電力自由化の旗振り役が、自らその理念をゆがめ、原発を優遇するのか。

経済産業省は、事故を起こした東京電力福島第一原発の廃炉費の負担案を有識者会議で示した。自由化で参入した「新電力」に、その一部を払わせる内容が含まれている。

福島第一以外の原発でも、老朽化で早めに廃炉する場合、費用の一部を新電力に負担させる案を経産省は既に示している。

大手の地域独占をなくし、新規参入を促す。発電部門と送配電部門を分け、公平な競争を徹底させて料金の値下げにつなげる。
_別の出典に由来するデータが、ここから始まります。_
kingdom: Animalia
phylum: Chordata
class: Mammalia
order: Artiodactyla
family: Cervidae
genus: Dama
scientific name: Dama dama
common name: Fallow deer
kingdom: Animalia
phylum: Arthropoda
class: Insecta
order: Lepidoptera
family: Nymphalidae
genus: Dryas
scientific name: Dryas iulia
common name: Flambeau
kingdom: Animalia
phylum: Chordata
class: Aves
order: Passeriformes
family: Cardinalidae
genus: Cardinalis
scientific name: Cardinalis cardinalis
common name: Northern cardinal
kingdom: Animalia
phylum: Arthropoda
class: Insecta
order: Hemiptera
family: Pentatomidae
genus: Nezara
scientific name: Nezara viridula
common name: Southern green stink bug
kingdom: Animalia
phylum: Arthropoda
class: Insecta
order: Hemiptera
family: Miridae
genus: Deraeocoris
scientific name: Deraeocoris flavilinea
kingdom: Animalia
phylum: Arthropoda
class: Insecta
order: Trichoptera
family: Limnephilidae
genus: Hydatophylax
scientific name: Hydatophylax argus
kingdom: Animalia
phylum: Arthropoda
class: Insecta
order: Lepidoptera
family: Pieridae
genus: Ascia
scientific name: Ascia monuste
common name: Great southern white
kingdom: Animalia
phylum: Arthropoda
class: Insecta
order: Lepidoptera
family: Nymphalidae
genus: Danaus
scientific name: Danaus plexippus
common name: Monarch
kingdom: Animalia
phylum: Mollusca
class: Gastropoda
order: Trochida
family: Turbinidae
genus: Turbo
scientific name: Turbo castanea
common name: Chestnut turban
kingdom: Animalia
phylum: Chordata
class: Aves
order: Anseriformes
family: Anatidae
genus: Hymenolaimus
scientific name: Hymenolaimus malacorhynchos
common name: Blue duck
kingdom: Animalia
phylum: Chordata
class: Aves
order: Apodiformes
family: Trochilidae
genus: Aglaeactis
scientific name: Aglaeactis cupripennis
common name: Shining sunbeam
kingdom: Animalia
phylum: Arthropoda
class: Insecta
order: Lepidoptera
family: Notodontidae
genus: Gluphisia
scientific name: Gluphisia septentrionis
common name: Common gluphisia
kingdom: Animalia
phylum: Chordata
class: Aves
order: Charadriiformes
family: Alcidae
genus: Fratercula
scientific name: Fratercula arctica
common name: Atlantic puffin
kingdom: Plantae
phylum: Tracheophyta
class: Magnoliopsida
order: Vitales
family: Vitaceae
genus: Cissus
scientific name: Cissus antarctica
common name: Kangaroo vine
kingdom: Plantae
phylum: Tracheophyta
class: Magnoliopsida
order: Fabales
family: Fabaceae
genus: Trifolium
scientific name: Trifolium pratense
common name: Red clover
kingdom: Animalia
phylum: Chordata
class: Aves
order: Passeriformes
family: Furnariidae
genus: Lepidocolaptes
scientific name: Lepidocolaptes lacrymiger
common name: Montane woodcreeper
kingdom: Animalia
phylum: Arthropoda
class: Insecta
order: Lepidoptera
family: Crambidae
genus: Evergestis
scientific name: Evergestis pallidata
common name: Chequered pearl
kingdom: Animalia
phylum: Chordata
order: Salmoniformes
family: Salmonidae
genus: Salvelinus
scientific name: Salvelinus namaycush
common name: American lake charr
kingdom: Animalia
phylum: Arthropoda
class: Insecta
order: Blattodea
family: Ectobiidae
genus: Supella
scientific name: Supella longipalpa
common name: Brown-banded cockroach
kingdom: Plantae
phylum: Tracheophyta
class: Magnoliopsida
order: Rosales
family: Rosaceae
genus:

これが、今春から一般家庭にも対象を広げた電力自由化のねらいだったはずだ。

後出しじゃんけんのように新たな負担ルールを設け、原発や事故と無関係な新電力にも廃炉の費用を担わせて、公平な競争と言えるのか。

新電力の巻き込みを狙う経産省が目をつけたのは、大手の送電線を使う時に払う「託送料金」だ。

福島第一の廃炉費は少なくとも数兆円にのぼるとみられるが、経産省は「国民負担増にならない形にする」と強調する。東電に経営効率化を求め、自力で費用を確保させるという。

ただ送配電部門については、効率化で浮いた分を優先的に廃炉費に回せる新制度を提案した。経営努力で利益が膨らめば託送料金を下げるのが今のルールだが、特例を設けて値下げせずに済むようにするという。

値上げではないから国民負担増ではない、というのが経産省の理屈のようだが、見過ごせない問題をはらんでいる。

廃炉費はもともと発電関連のコストだが、経産省案ではこれを送配電部門にも混ぜ込む。その結果、東電の送電線を使う新電力も、本来より割高な託送料金を払わされる。

つけは新電力の契約者にも及ぶ。とりわけ、原発の電気を嫌って大手から乗り換えた消費者は、到底納得できないだろう。

託送料金の負担は消費者には見えにくく、「とりやすいところからとる」という発想が透ける。経産省の「託送頼み」は、原発がコスト面で、火力など他の電源と比べて今より不利にならないようにする優遇策にほかならない。

政府や電力大手は長年、原発のコストの低さを強調してきた。それなのに、廃炉という必要不可欠な費用を競争相手につけ回しするのは、虫が良すぎないか。

自由化の理念に立ち戻り、考え直すべきだ。